Laurence Dauti

Rain is the biggest problem for Oxford’s Free Gaza protestors

Pro-Palestinian protestors have gathered in Oxford (Getty)

Oxford students, like others, are protesting about Palestine, but not so much when it rains. There’s an encampment outside the Pitt Rivers museum and once the rain starts the protesters in tents disappear inside them and the others disappear indoors. But when the sun is out, they re-emerge, though not if it’s too early. Welcome to the People’s University for Palestine, a placard says.

Quite a few of the tents have LGBT flags

It’s a mixed group; some of the demonstrators are Muslim, and there are enough oldies to explain the sign saying ‘Vietnam 1975 is Palestine now’. Just over half are women. Quite a few of the tents have LGBT flags; and there’s one placard that says, ‘Queers Support Palestine; don’t use us as an excuse not to support Palestine’. A couple of days ago, there was a Jewish student, who was chatting to friends.

There’s also a sign up saying ‘please tread carefully. We want to take care of the land and the space around us!!’ Too late; the lawn has been churned up and people pick their way across it on planks. Lots of the protesters have masks and some are starting to smell, notwithstanding the Portaloo. The bins are spilling over with the residue of junk food containers. Actually, there seems to be quite a lot of food around. There’s a family tent, and a pop-up coffee tent. In one, someone had donated a cupboard and TV; they seem to be there for the long haul.

This being 2024, there’s an app to register when you come in. If you ask individual protesters why they’re there, it’s hard to get an answer except that they’re against genocide. Do they know there’s genocide? ‘Everyone knows’.

When one female friend asked a group what the protest was about, a man intervened to tell her: ‘educate yourself’, which sounded a bit sexist. If you say you’re writing, they’ll ask you to meet their media representative…yes, they’ve got one, who asks for accreditation.

There is a wall made of cardboard and plywood where you can express how you feel about the situation and write messages to Palestine. ‘Write on the Wall if you want Apartheid to Fall’, it says. There’s also a medical tent run by student medics and for those feeling upset, there’s a wellness tent.

A large billboard displays their demands: ‘Disclose all finances; Divest from Israeli genocide, apartheid and occupation; Overhaul university investment policy; Boycott Israeli genocide; Stop Banking with Barclays; Support Palestinian…’ the rest is folded on the ground.

As regards their own education, it’s still going on, if not in the subjects the students are in Oxford for. Every day they have lectures relating to Palestine; there’s also a tent library filled with Palestinian and Arabic literature.

Every so often a car honks in passing, and the protesters cheer. Peter Hitchens turned up too. He got booed.

Oh, and why the Pitt Rivers museum? A flier explains, under the headling, Welcome to our Liberated Zone: ‘We have established a Liberated Zone on the lawn of the infamous Oxford University Pitt Rivers Museum. The museum, which ‘acquired’ items from across the globe through imperial expansionism, mirrors the ongoing struggle of Palestinian people and connect us to colonised peoples everywhere’. Another says, ‘The museum displays…the erasure, dispossession, scholasticide, epistemicide and cultural pillaging that defines Oxford’s legacy.’ Poor Pitt-Rivers. Actually, you can’t see the famous shrunken heads any more.

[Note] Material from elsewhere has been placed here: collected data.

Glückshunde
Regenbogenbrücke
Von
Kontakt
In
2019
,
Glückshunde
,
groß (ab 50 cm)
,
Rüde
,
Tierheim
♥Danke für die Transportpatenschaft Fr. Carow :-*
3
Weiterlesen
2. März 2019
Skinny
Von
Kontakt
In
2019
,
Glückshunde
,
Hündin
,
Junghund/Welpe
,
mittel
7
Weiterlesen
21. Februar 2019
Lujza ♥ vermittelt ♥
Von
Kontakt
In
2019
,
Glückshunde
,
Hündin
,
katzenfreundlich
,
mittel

In other words, as with any student protest, there’s any amount of virtue signalling going on as well as genuine sympathy for Palestinians. A Muslim I met complained to one Catholic that: ‘You were more bothered by a rainbow flag than people being kicked out of their own homes at gunpoint’; there’s a bit of disjointed thinking going on here.

The buzzwords are what you’d expect: ‘imperial expansionism’, ‘All links to Capitalism…’, ‘It’s the Tories’ and (my favourite) a description of the encampment as ‘a public facing global education project‘.

When you try and ask what their argument is, you get slogans: ‘genocide, occupation and ethnic cleansing‘; either you support Palestine, or you support the butchering of innocent women and children. Everyone I spoke to suggests as much. As for the business of the university? ‘There will be no business as usual during genocide’, said the press release.

The university authorities had better hope it rains.